-- Opening Marker --

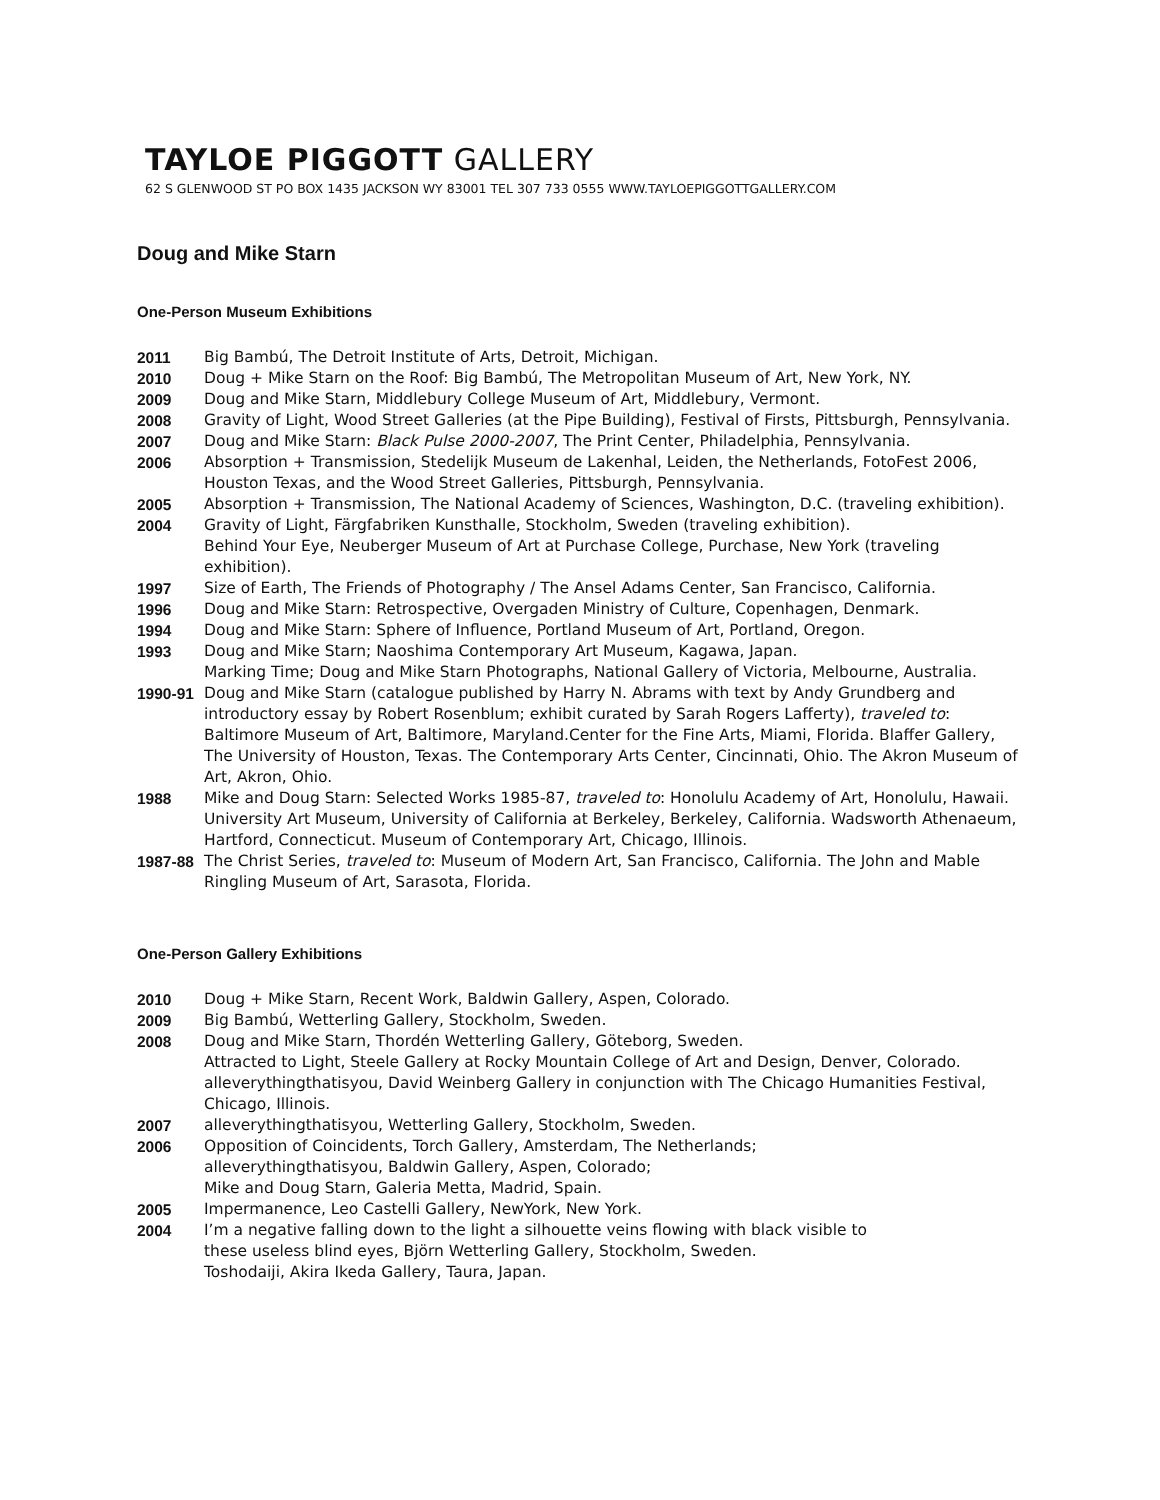TAYLOE PIGGOTT GALLERY
62 S GLENWOOD ST PO BOX 1435 JACKSON WY 83001 TEL 307 733 0555 WWW.TAYLOEPIGGOTTGALLERY.COM
Doug and Mike Starn
One-Person Museum Exhibitions
2011 Big Bambú, The Detroit Institute of Arts, Detroit, Michigan.
2010 Doug + Mike Starn on the Roof: Big Bambú, The Metropolitan Museum of Art, New York, NY.
2009 Doug and Mike Starn, Middlebury College Museum of Art, Middlebury, Vermont.
2008 Gravity of Light, Wood Street Galleries (at the Pipe Building), Festival of Firsts, Pittsburgh, Pennsylvania.
2007 Doug and Mike Starn: Black Pulse 2000-2007, The Print Center, Philadelphia, Pennsylvania.
2006 Absorption + Transmission, Stedelijk Museum de Lakenhal, Leiden, the Netherlands, FotoFest 2006, Houston Texas, and the Wood Street Galleries, Pittsburgh, Pennsylvania.
2005 Absorption + Transmission, The National Academy of Sciences, Washington, D.C. (traveling exhibition).
2004 Gravity of Light, Färgfabriken Kunsthalle, Stockholm, Sweden (traveling exhibition).
Behind Your Eye, Neuberger Museum of Art at Purchase College, Purchase, New York (traveling exhibition).
1997 Size of Earth, The Friends of Photography / The Ansel Adams Center, San Francisco, California.
1996 Doug and Mike Starn: Retrospective, Overgaden Ministry of Culture, Copenhagen, Denmark.
1994 Doug and Mike Starn: Sphere of Influence, Portland Museum of Art, Portland, Oregon.
1993 Doug and Mike Starn; Naoshima Contemporary Art Museum, Kagawa, Japan.
Marking Time; Doug and Mike Starn Photographs, National Gallery of Victoria, Melbourne, Australia.
1990-91 Doug and Mike Starn (catalogue published by Harry N. Abrams with text by Andy Grundberg and introductory essay by Robert Rosenblum; exhibit curated by Sarah Rogers Lafferty), traveled to: Baltimore Museum of Art, Baltimore, Maryland.Center for the Fine Arts, Miami, Florida. Blaffer Gallery, The University of Houston, Texas. The Contemporary Arts Center, Cincinnati, Ohio. The Akron Museum of Art, Akron, Ohio.
1988 Mike and Doug Starn: Selected Works 1985-87, traveled to: Honolulu Academy of Art, Honolulu, Hawaii. University Art Museum, University of California at Berkeley, Berkeley, California. Wadsworth Athenaeum, Hartford, Connecticut. Museum of Contemporary Art, Chicago, Illinois.
1987-88 The Christ Series, traveled to: Museum of Modern Art, San Francisco, California. The John and Mable Ringling Museum of Art, Sarasota, Florida.
One-Person Gallery Exhibitions
2010 Doug + Mike Starn, Recent Work, Baldwin Gallery, Aspen, Colorado.
2009 Big Bambú, Wetterling Gallery, Stockholm, Sweden.
2008 Doug and Mike Starn, Thordén Wetterling Gallery, Göteborg, Sweden.
Attracted to Light, Steele Gallery at Rocky Mountain College of Art and Design, Denver, Colorado.
alleverythingthatisyou, David Weinberg Gallery in conjunction with The Chicago Humanities Festival, Chicago, Illinois.
2007 alleverythingthatisyou, Wetterling Gallery, Stockholm, Sweden.
2006 Opposition of Coincidents, Torch Gallery, Amsterdam, The Netherlands;
alleverythingthatisyou, Baldwin Gallery, Aspen, Colorado;
Mike and Doug Starn, Galeria Metta, Madrid, Spain.
2005 Impermanence, Leo Castelli Gallery, NewYork, New York.
2004 I’m a negative falling down to the light a silhouette veins flowing with black visible to
these useless blind eyes, Björn Wetterling Gallery, Stockholm, Sweden.
Toshodaiji, Akira Ikeda Gallery, Taura, Japan.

-- Closing Marker --

(WORK REQUIRED): All lines starting at the one holding "alleverythingthatisyou, Baldwin Gallery, Aspen, Colorado;" and ending at the last line above must be output exactly, and no other line may appear.

(WRITTEN ANSWER):
alleverythingthatisyou, Baldwin Gallery, Aspen, Colorado;
Mike and Doug Starn, Galeria Metta, Madrid, Spain.
2005 Impermanence, Leo Castelli Gallery, NewYork, New York.
2004 I’m a negative falling down to the light a silhouette veins flowing with black visible to
these useless blind eyes, Björn Wetterling Gallery, Stockholm, Sweden.
Toshodaiji, Akira Ikeda Gallery, Taura, Japan.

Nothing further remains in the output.